- Problem to solve -
The required output is all lines below that contain the word "space".

- Data shown -
┏━━

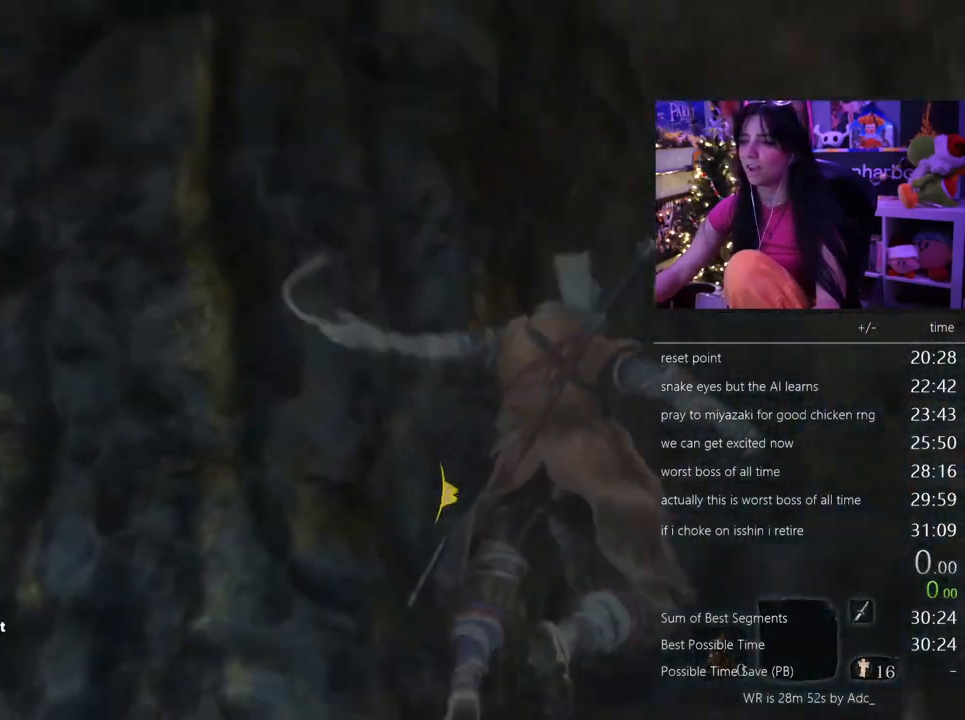
{"keys": ["w"], "mouse": [], "events": [[33, "w", "down"]]}
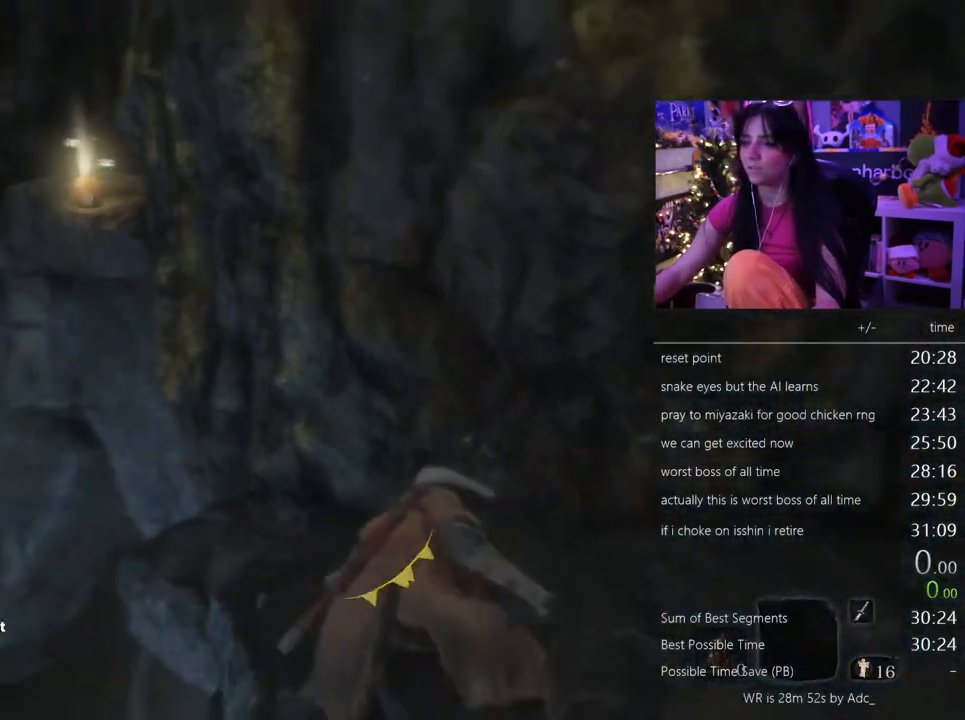
{"keys": ["w"], "mouse": [], "events": [[167, "space", "down"], [283, "space", "up"]]}
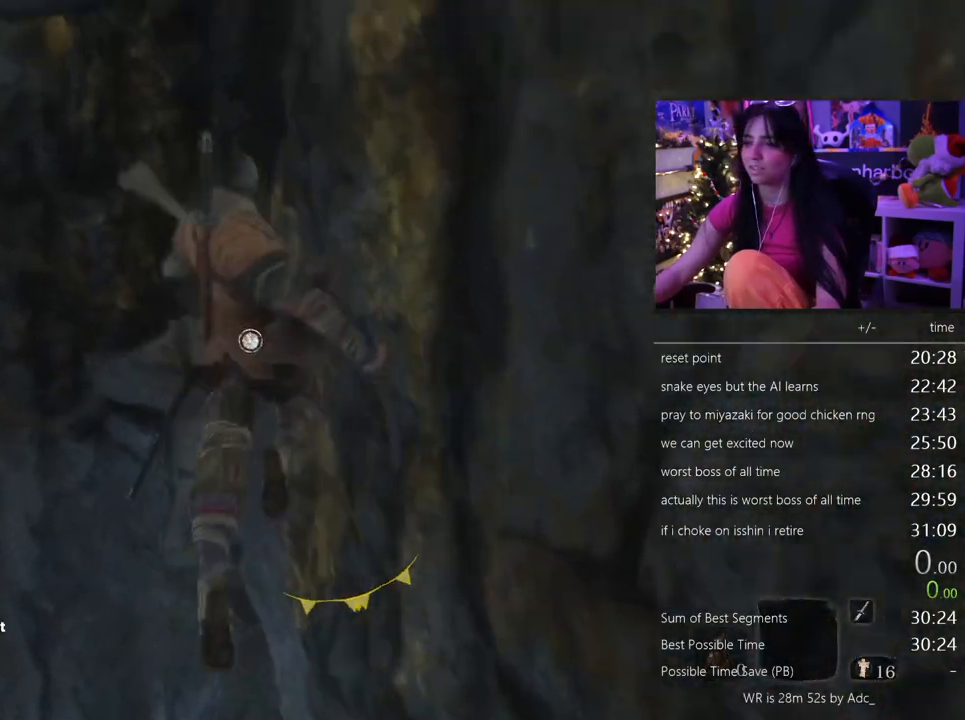
{"keys": ["w"], "mouse": [], "events": [[200, "space", "down"], [333, "space", "up"]]}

┗━━

- Problem solution -
{"keys": ["w"], "mouse": [], "events": [[167, "space", "down"], [283, "space", "up"]]}
{"keys": ["w"], "mouse": [], "events": [[200, "space", "down"], [333, "space", "up"]]}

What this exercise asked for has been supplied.